By Serena Witherspoon
Spring semester 2017 at UC Berkeley followed the precedent of tension that was set after Trump’s inauguration in the Fall. The presence of the ‘Trump’ booth on campus irked many, triggered others, and validated some. The Berkeley College Republicans invited right-wing provocateur Milo Yiannopoulos in February to give a speech that was canceled due to mass protest. Later in April the same organization asked Ann Coulter, a staunch conservative, to speak on campus.
On the day of Ann Coulter’s intended speech police officers filled the campus. There was no prior information provided to me as to why Sproul, the South facing entrance to campus and generally most populated area, was covered in police - but the general sentiment was to get off of campus and the surrounding area. I was not allowed to walk my bike through certain areas because I was told my U-lock was considered a potential weapon.
I had a Living Room Conversation planned on this day to discuss “Free Speech on Campus.” I sat in Lower Sproul away from the immediate drama: sounds of helicopter humming, police intercoms, and the antagonistic voices of people advocating their respective beliefs.
During the conversation we ended up focusing mostly on the nuanced difference between free speech and hate speech-- a difference which none of us felt we could concretely define. From my perspective, inviting Coulter, who openly opposes gay marriage, abortion rights, and amnesty for immigrants, to a campus that is home to a large queer community and a large undocumented/immigrant community is intentionally welcoming hate into their home. The university accepted these students and it is the job of the university to make them feel safe while on campus.
A frequent retort is that freedom of speech is an essential right in America and cannot be infringed upon for being ‘offensive.’ I too believe in free speech and communication as an essential human right but I think ‘offensiveness’ is too often the term used for hateful and dehumanizing acts. This made me think of an an occurrence from earlier in the Fall where a group of Trump supporters came onto campus and began building a wall out of blocks, apparently to show their support for Trump’s proposal to build a wall between the U.S. and Mexico. The undocumented students department protested this and ended up kicking down the wall. Supporters of the wall claimed that building the wall was an act of free speech however offensive it may be. The situation escalated when threats began to circulate about reporting the names of the protesting undocumented students to ICE. This is a prime example of how the notion of ‘free speech’ is manipulated by groups that hold more power in America. The playing field is clearly not equal if one group, like the undocumented students in this scenario, are not allowed to speak freely or protest out of fear of deportation or another direct threat to one’s own livelihood.

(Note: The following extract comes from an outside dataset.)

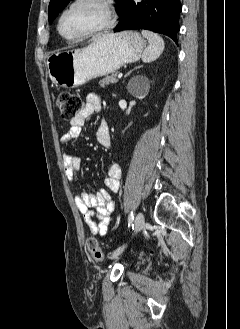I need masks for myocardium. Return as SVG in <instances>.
<instances>
[{"label":"myocardium","mask_w":240,"mask_h":329,"mask_svg":"<svg viewBox=\"0 0 240 329\" xmlns=\"http://www.w3.org/2000/svg\"><path fill=\"white\" fill-rule=\"evenodd\" d=\"M95 2L97 4H99L101 7H103V9L105 10V14H106V22L98 27H95L89 31H86L84 33H81L79 35L76 36H66L62 33L61 31V22L62 19L64 18V16L76 5L83 3V2ZM116 23V12H115V8L113 5V0H73L71 1L59 14L57 22H56V29L58 34L65 39L66 41H78V40H82L85 38H88L90 36L96 35V34H100L103 32H106L108 30H110Z\"/></svg>","instance_id":"obj_1"}]
</instances>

So my question is, how do we determine when something is hate speech? If inviting provocateurs to campus to speak against communities that call our campuses home is merely an act of free speech, where can we draw the line?
The consensus we found in the conversation whether or not we believed Coulter and Yiannopoulos were intending to perform their right to free speech or spewing hate speech was that the right to protest must be held in as high esteem as the right to free speech. Both sides were more comfortable with the idea of ‘offensive’ free speech only if those who were in protest were allowed to be present.
Serena Witherspoon studies Sociology at UC Berkeley. Her research explores the relationship between education and incarceration. She works with Living Room Conversations to broaden and deepen transpartisan communications.